AIM OF THE TASK
From the data underneath, reproduce exactly the stretch that begins at the line with "Rendered at 2001 by 1125 pixels." and ends after the line with "For every layout".

MATERIAL FOR THE TASK
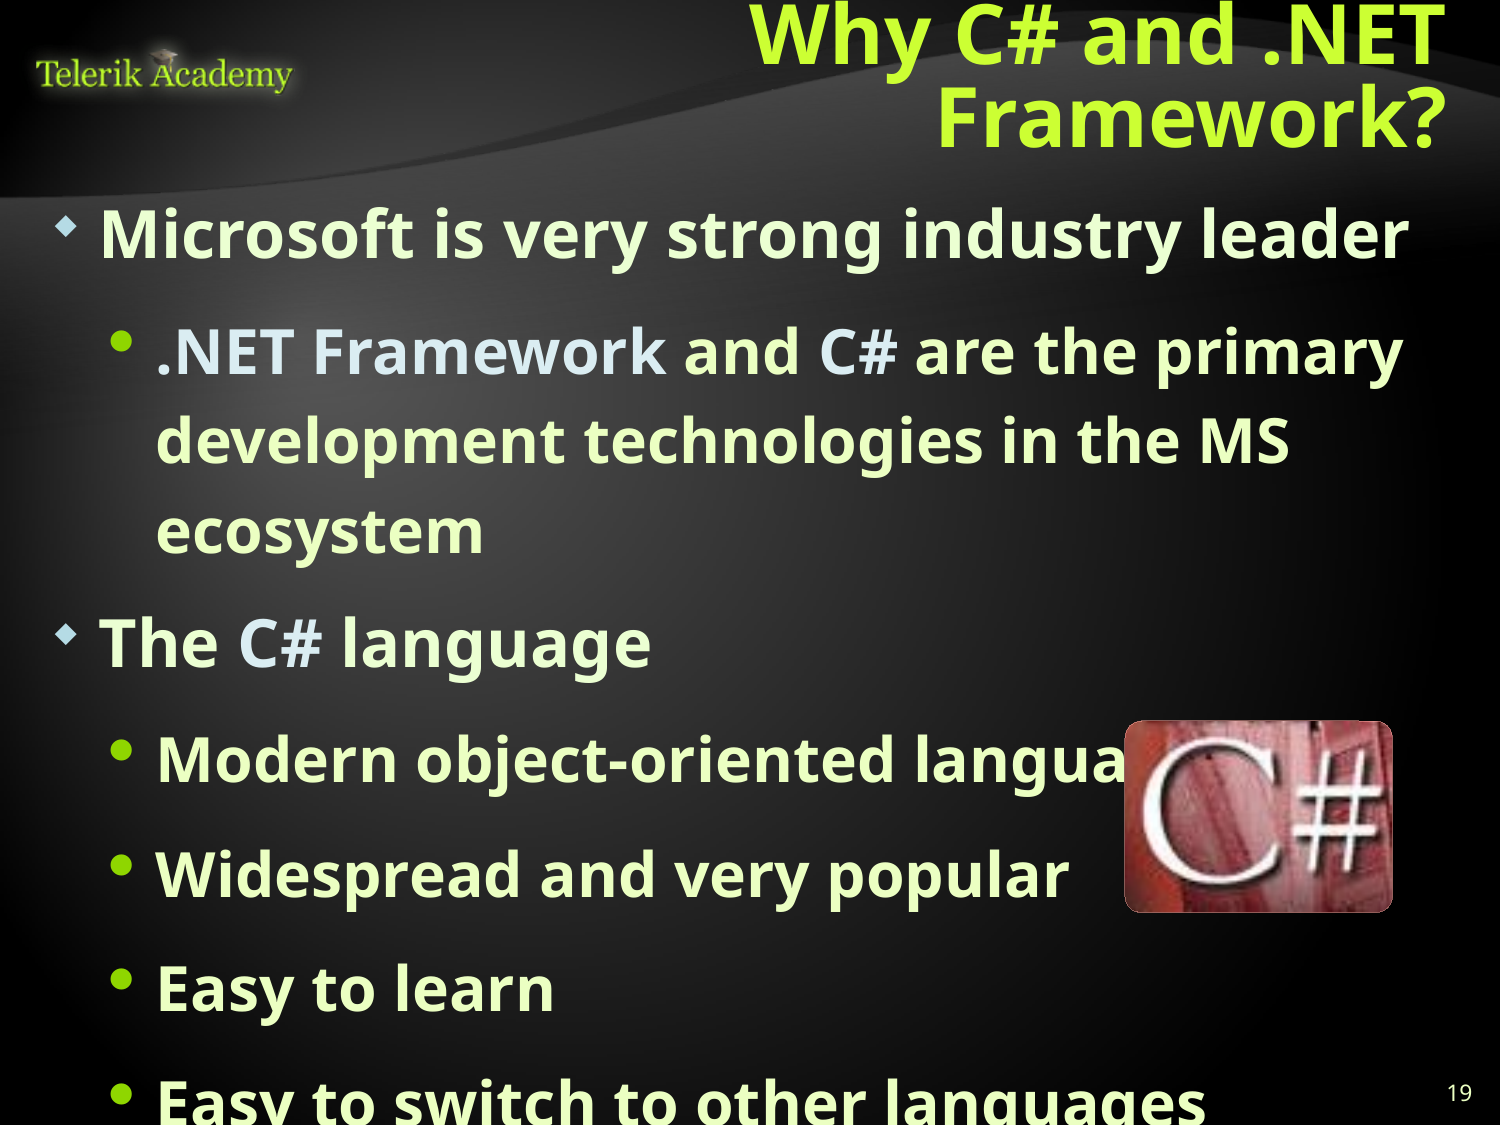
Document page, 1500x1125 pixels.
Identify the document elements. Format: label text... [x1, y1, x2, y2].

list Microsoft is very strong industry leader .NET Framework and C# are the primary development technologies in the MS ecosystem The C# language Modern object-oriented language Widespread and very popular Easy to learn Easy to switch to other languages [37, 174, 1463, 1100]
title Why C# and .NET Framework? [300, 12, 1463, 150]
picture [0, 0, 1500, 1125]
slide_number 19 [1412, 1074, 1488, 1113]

---

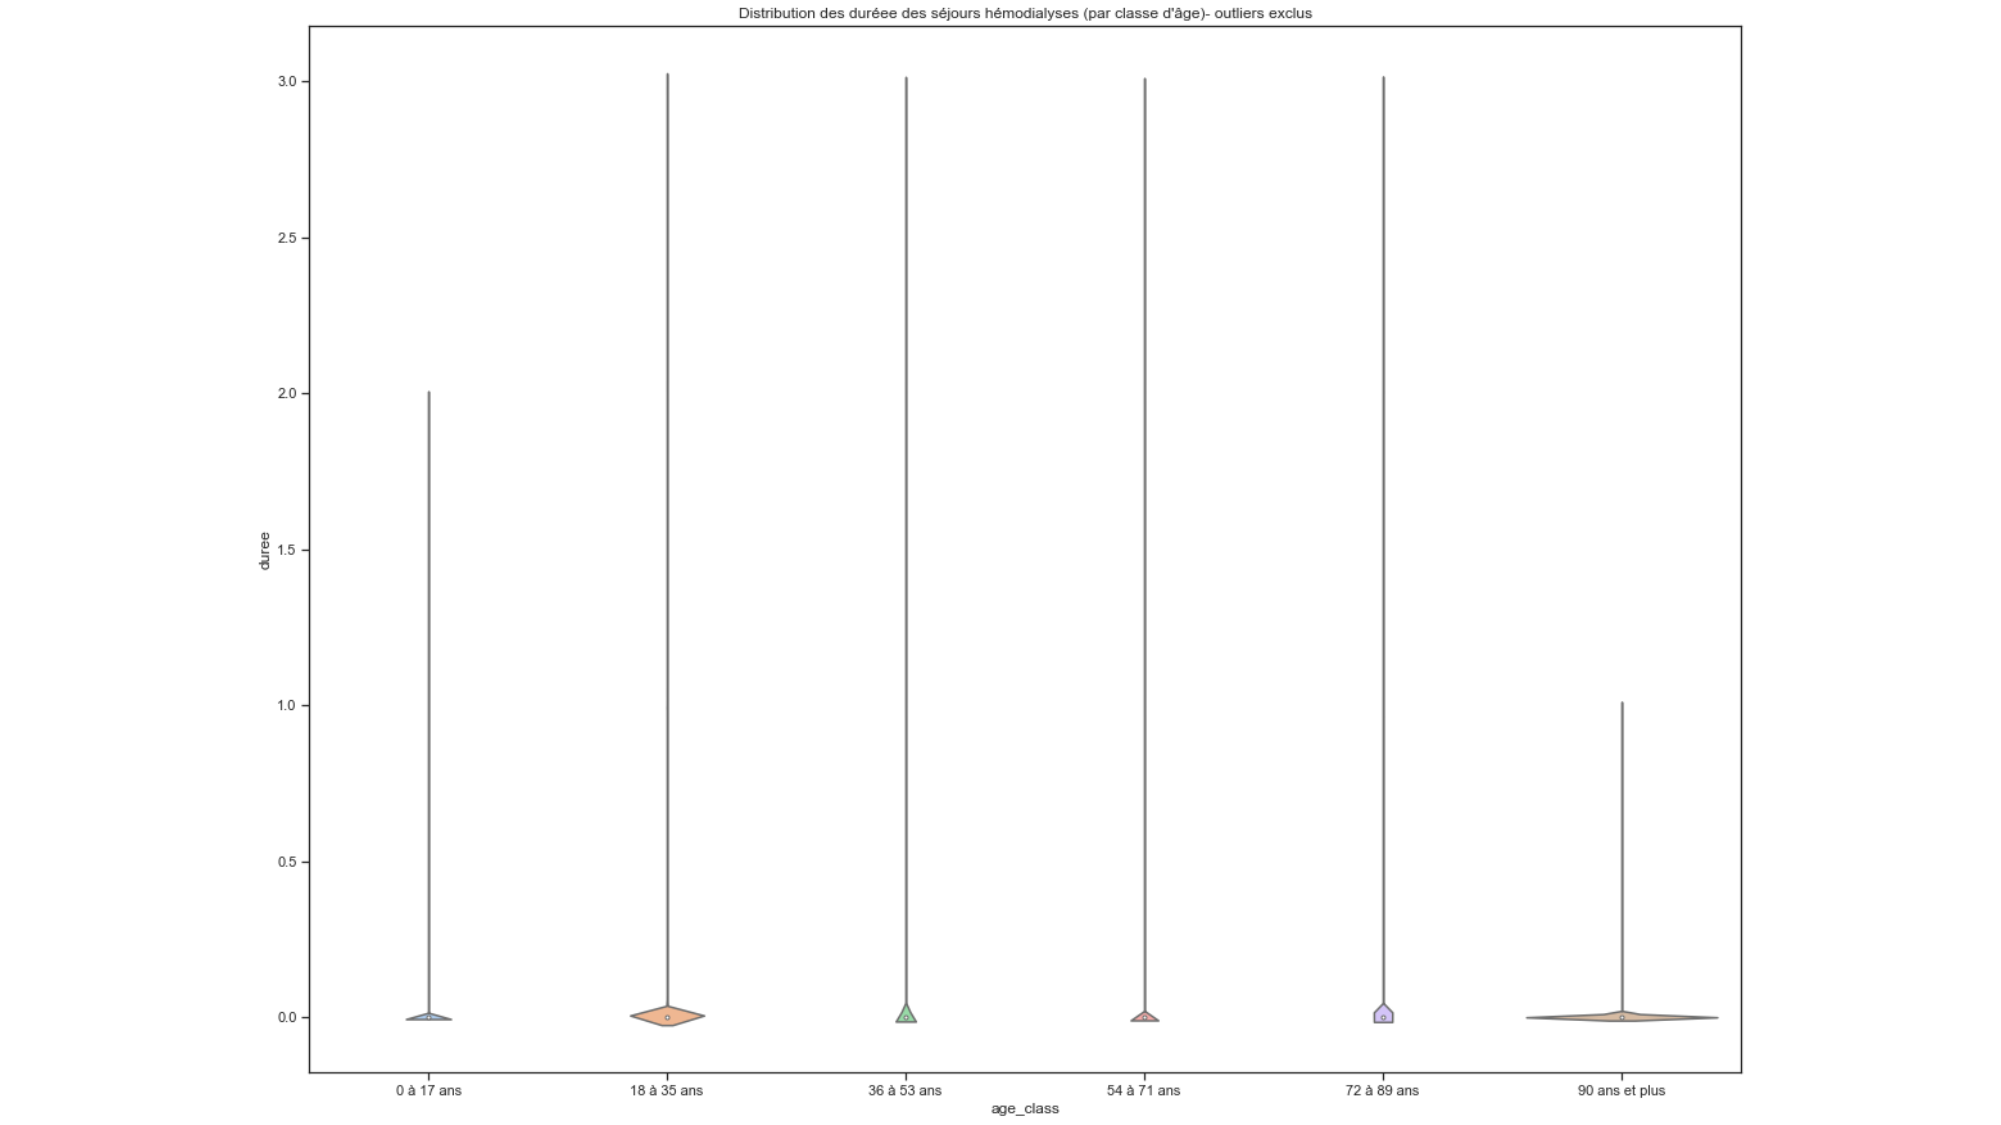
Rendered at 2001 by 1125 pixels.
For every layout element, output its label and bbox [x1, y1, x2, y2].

REPLY TO THE TASK
Rendered at 2001 by 1125 pixels.
For every layout element, output its label and bbox [x1, y1, x2, y2].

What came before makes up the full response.